A Antonio Martínez Ares
Once años va a hacer desde que secuestró
febrero y, lo confieso, no lo llevo nada bien. Pero no se puede vencer a
quien no presenta batalla. La peor derrota la infringe la ausencia.
Cuenta que se mató a sí mismo pero nos está matando a todos. No sé
cuándo se va a quitar la venda esta ciudad, sospecho que esta herida de
muerte nunca va a cicatrizar.
Una tortura cada once meses, maldito baile de máscaras,
de gente hipnotizada cantándole a un pasado más presente que nunca.
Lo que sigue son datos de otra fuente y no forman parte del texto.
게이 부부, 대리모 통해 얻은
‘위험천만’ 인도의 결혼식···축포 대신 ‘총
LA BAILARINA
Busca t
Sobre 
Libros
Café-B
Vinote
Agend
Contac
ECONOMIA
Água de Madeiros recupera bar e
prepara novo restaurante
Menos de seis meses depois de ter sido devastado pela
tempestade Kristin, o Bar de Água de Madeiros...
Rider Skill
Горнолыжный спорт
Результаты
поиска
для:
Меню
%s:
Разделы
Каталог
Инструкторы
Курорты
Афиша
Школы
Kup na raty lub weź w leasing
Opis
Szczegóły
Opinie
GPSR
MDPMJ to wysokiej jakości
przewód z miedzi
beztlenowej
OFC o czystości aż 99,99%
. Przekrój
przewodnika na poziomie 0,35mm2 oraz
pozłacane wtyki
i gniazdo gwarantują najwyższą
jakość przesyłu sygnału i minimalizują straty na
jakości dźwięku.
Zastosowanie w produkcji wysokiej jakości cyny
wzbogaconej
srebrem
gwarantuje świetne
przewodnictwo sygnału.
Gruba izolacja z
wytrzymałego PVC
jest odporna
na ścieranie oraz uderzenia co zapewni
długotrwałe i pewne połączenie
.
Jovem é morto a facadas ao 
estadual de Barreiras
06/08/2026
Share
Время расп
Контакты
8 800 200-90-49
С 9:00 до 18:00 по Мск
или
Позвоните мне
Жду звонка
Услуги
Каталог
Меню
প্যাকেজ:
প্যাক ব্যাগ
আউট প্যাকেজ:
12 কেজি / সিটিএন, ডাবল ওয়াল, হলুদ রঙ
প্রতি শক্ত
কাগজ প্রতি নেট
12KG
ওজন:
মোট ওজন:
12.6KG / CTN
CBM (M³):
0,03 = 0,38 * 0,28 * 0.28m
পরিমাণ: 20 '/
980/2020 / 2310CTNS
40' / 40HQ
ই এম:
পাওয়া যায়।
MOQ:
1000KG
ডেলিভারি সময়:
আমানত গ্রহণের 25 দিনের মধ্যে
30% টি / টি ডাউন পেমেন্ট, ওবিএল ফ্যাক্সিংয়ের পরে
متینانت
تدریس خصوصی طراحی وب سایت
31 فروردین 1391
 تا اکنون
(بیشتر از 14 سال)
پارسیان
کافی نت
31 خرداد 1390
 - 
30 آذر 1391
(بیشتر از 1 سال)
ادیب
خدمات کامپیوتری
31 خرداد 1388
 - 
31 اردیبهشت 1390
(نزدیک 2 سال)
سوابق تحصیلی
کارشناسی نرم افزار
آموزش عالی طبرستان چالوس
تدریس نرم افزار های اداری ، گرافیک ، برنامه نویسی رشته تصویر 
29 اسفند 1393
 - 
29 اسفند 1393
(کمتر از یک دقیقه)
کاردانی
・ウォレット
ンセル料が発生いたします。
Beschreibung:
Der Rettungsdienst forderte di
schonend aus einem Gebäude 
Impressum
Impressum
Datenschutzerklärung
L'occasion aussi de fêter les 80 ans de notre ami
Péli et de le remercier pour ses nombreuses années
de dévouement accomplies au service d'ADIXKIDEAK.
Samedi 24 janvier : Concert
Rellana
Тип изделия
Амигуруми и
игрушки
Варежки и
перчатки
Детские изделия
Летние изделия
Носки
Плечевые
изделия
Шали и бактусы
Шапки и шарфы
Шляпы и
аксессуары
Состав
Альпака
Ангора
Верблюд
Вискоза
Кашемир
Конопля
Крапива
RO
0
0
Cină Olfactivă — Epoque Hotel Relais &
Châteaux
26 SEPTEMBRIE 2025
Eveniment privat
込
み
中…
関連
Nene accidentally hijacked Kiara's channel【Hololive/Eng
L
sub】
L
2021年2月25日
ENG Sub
Se
ha apropiado de la fiesta desde el recuerdo, con esa sonrisilla
impúdica, colmando la Tacita de sus obsesiones. La ha llenado de
maricones y putas, de barrios llenos de droga, de niñas violadas y
mujeres molidas a palos. Los de fuera creen que mi ciudad es así. Y
mientras, él se ha atrincherado en la memoria como víctima un milagro
que ni siquiera se digna a ver. Se fue el brujo de los vientos por la
calle de la mar, cogiendo el tren más miserable que veremos en mucho
tiempo.
Y su herencia envenenada me ha caído
encima: la gente volviéndose al palco a gritarme que su ciudad no es mi
ciudad y sí la suya, que su sangre no es mi sangre, que mi pelo dorado
es del color del dinero, que a ver si me marcho después de una eternidad
y media. La gratitud es la puta de la memoria popular.